(Source data)
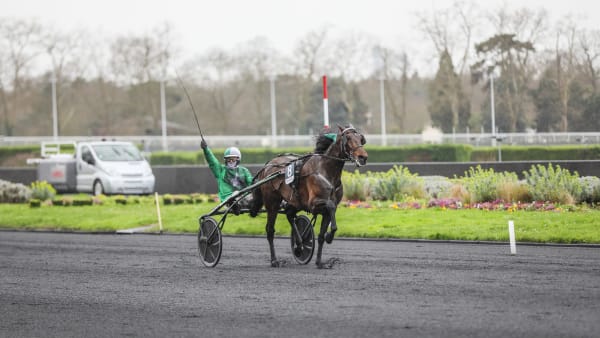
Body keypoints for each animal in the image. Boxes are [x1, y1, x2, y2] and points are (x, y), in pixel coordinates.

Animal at [250, 125, 370, 270]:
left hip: (295, 202)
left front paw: (320, 262)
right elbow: (330, 206)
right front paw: (329, 236)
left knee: (289, 214)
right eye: (348, 138)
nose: (363, 157)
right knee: (270, 230)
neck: (326, 171)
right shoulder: (313, 204)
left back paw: (299, 245)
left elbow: (322, 235)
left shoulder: (326, 211)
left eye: (361, 138)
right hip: (272, 203)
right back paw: (275, 261)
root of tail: (268, 166)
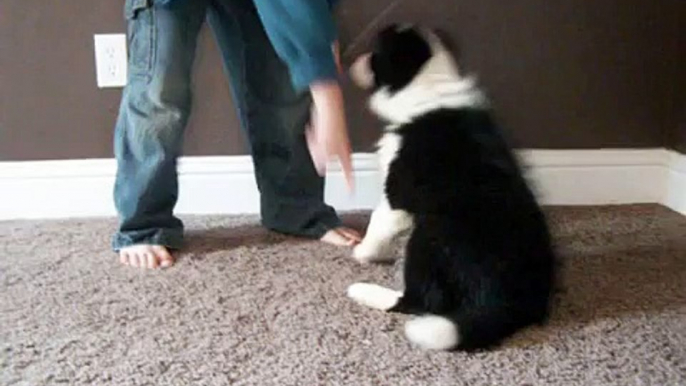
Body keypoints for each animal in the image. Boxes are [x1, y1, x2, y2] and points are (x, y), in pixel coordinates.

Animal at [346, 22, 556, 352]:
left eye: (375, 50)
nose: (348, 64)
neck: (429, 86)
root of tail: (508, 304)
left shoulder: (398, 195)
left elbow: (377, 222)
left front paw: (364, 253)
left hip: (427, 238)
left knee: (418, 301)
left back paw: (364, 291)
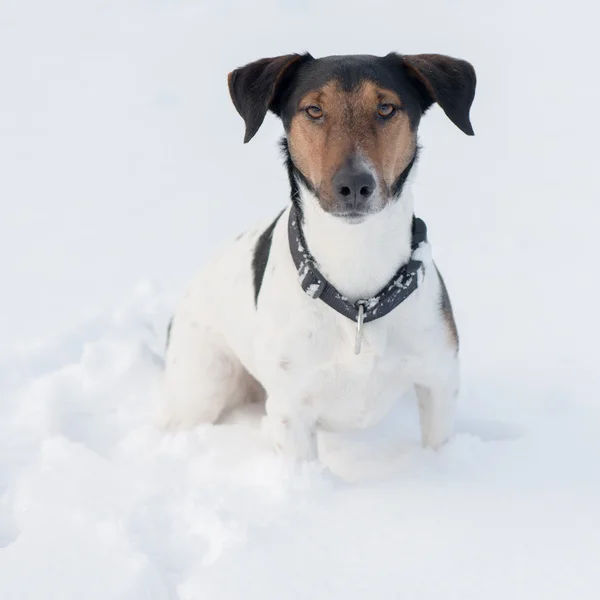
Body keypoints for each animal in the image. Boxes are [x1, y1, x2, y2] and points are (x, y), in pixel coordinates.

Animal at [162, 54, 476, 462]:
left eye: (386, 108)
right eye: (313, 110)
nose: (354, 184)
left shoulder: (438, 379)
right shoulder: (290, 408)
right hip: (202, 384)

* _Exercise goal_: Return from the data every line that holds "shoulder".

* _Response below_:
right shoulder: (313, 204)
left shoulder: (326, 211)
left shoulder: (398, 195)
left shoulder: (438, 379)
right shoulder: (290, 408)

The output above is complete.